PROBLEMS TO WORK ON:
• 1. According to the opinion piece on Canada's hate laws, on what date was the United Talmud Torah elementary school in Montreal firebombed?
• 2. Summarize the opinion piece on Canada's hate laws in two sentences.
-- PAGE EXCERPT follows --
Canada's hate laws don't speak equally for all Canadians
"At any time in the past, the federal government could have passed a [sweeping anti-racism] resolution in the wake of an anti-Sikh, anti- African or anti-Arab hate crime, but in Canada, offences against Jews are deemed more important and newsworthy."
(30 April 2004) -- On April 5, the United Talmud Torah elementary school in Montreal was firebombed. Fortunately, nobody was hurt. Shortly after the event, Jewish leaders met with Prime Minister Paul Martin and demanded action against "anti-Semitism." They got it " -- a multi-million-dollar, multi- year federal anti-racism plan. As expected, the B'nai Brith and the Canadian Jewish Congress expressed their approval.
In the Globe and Mail, Canada's only credible national newspaper, the firebombing earned a banner headline; the story and picture covered the entire front page above the fold, and then some. Martin even solemnly intoned, "This is not our Canada."
The key point here is the implicit equation of "anti-Semitism" with [anti-]racism. Sadly, this is our Canada, and nowhere is this fact made more obvious than in the utterances of Justice Minister Irwin Cotler, Israel's de facto agent in Cabinet. In a speech made six days before the firebombing, he said:
"Hate crime against any identifiable group constitutes an assault on the inherent integrity and worth of the human person. It constitutes an assault on the equal dignity of all persons. It constitutes an assault on the rights of minorities and ... the fragility of our multicultural democracy. In the House of Commons, we recently passed a unanimous resolution condemning anti-Semitism. And I stated on behalf of the Government that we will not be silent: we will bring the requisite moral, political, and juridical leadership to bear to combat hate crimes."
-- PAGE EXCERPT concluded --
-- MATERIAL SUPPLIED follows --
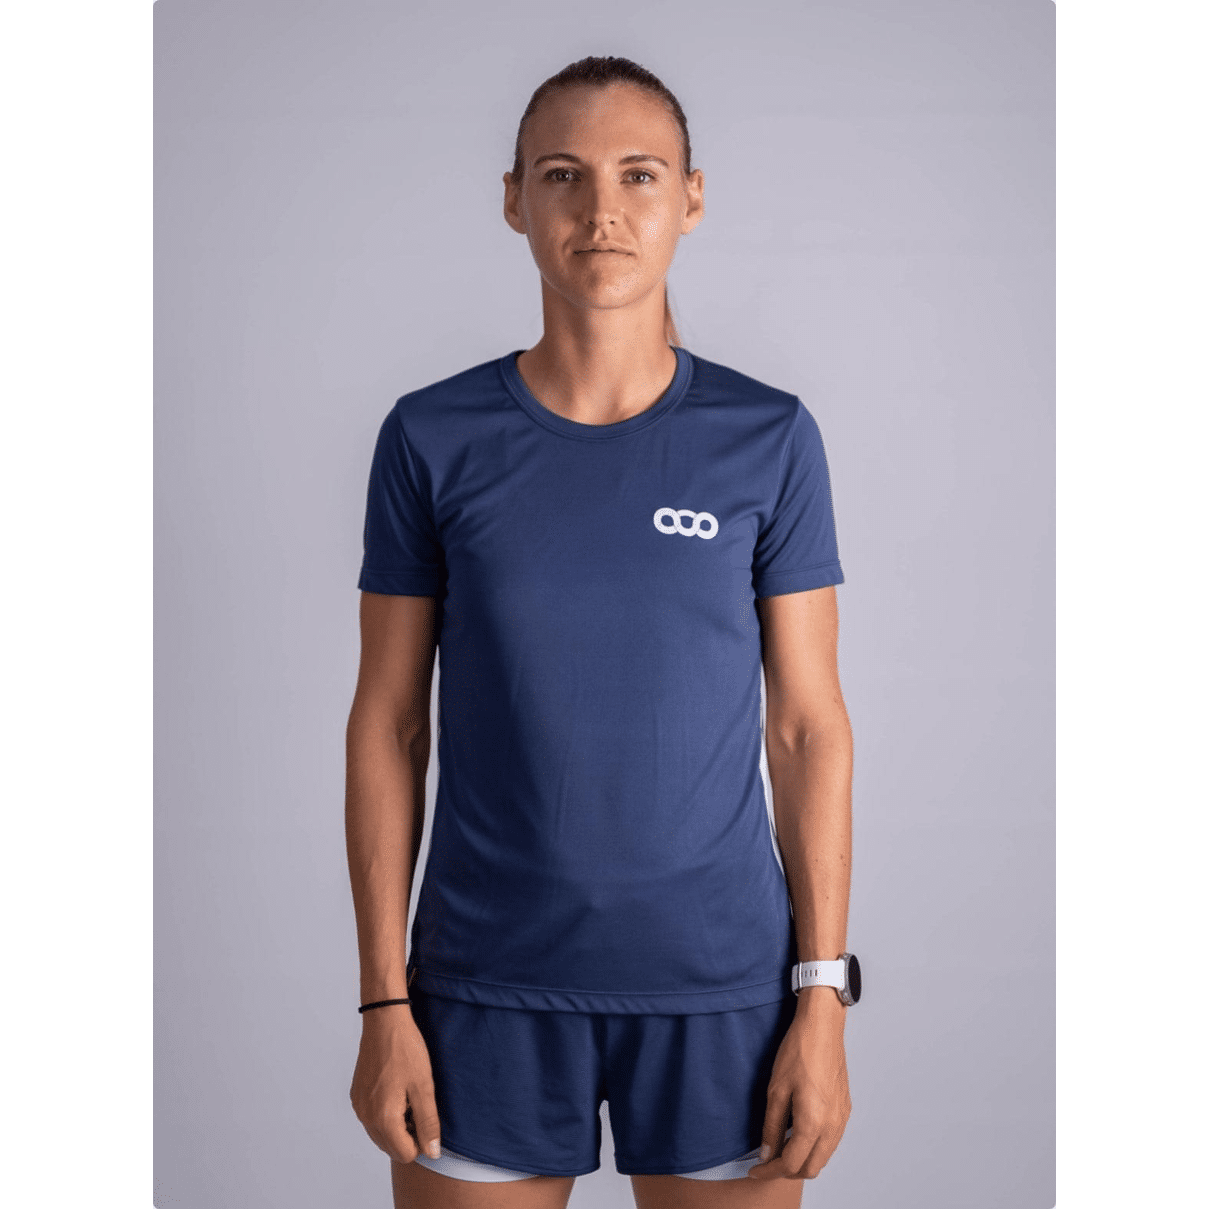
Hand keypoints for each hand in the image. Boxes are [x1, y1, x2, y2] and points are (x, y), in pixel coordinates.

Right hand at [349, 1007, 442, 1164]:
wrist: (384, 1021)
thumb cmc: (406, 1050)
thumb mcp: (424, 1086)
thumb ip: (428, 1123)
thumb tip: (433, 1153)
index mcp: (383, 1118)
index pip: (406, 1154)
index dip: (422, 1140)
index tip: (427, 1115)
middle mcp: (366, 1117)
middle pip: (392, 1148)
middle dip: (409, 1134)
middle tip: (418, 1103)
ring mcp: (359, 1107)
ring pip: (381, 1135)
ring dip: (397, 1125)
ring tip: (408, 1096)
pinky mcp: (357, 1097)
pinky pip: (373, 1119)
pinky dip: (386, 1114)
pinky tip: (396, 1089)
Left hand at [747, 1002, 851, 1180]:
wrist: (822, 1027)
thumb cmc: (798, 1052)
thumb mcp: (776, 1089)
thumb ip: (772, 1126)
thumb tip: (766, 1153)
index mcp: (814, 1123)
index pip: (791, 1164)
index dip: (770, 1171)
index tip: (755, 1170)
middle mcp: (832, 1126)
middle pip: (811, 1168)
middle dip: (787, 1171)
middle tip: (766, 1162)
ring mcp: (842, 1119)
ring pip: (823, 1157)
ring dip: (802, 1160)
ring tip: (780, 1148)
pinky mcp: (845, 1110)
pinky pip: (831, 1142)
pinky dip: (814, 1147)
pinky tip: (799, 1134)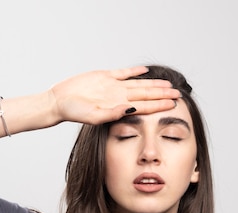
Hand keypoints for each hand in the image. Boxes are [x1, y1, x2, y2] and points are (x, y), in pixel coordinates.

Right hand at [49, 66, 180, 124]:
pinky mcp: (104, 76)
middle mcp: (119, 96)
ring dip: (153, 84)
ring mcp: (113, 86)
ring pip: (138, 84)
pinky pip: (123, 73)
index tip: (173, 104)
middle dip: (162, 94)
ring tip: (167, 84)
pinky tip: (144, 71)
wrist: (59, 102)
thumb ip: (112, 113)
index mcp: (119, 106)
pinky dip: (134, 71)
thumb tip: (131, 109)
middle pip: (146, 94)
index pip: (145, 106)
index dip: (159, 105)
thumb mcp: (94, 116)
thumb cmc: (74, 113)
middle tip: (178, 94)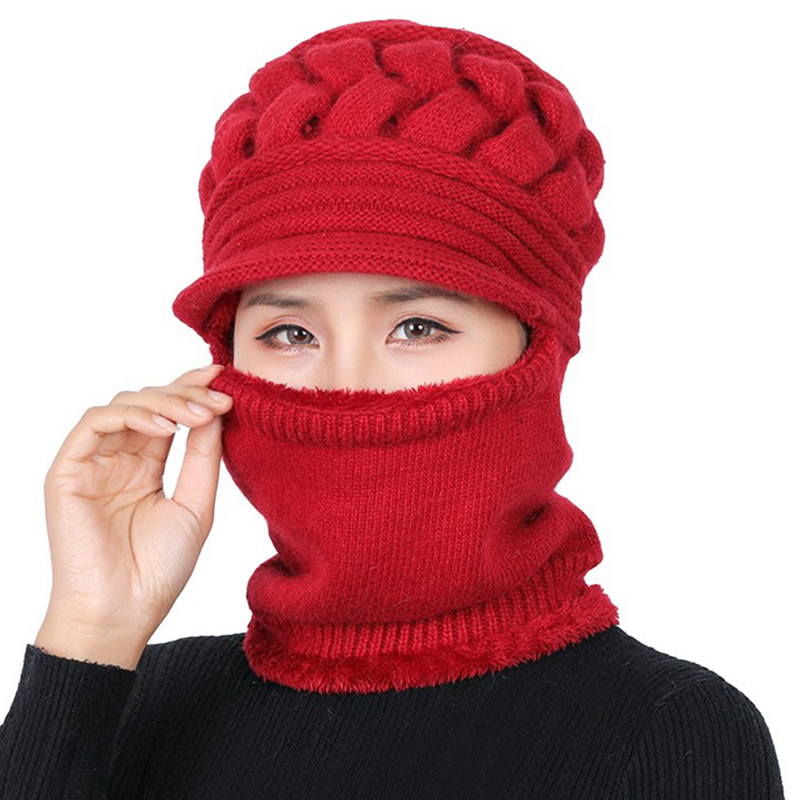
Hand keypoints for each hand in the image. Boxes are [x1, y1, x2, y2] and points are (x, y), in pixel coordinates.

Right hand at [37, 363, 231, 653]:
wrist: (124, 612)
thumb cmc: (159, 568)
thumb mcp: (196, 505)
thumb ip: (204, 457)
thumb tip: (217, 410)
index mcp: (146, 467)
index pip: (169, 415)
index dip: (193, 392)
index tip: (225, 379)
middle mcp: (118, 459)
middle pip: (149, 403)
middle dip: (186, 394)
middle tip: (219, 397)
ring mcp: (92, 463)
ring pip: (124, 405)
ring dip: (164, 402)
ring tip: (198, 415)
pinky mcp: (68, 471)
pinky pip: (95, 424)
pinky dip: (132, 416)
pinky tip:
-- MATERIAL SUPPLIED concluded --
ANSWERS FOR THIS EXERCISE:
• 1. April 5

• 2. The piece argues that in Canada, offenses against Jews are treated as more important and newsworthy than hate crimes against other groups. It points to the multi-million-dollar, multi-year federal anti-racism plan that followed the firebombing of a Jewish school in Montreal and the front-page coverage in the Globe and Mail, and quotes a speech on hate crime by Justice Minister Irwin Cotler.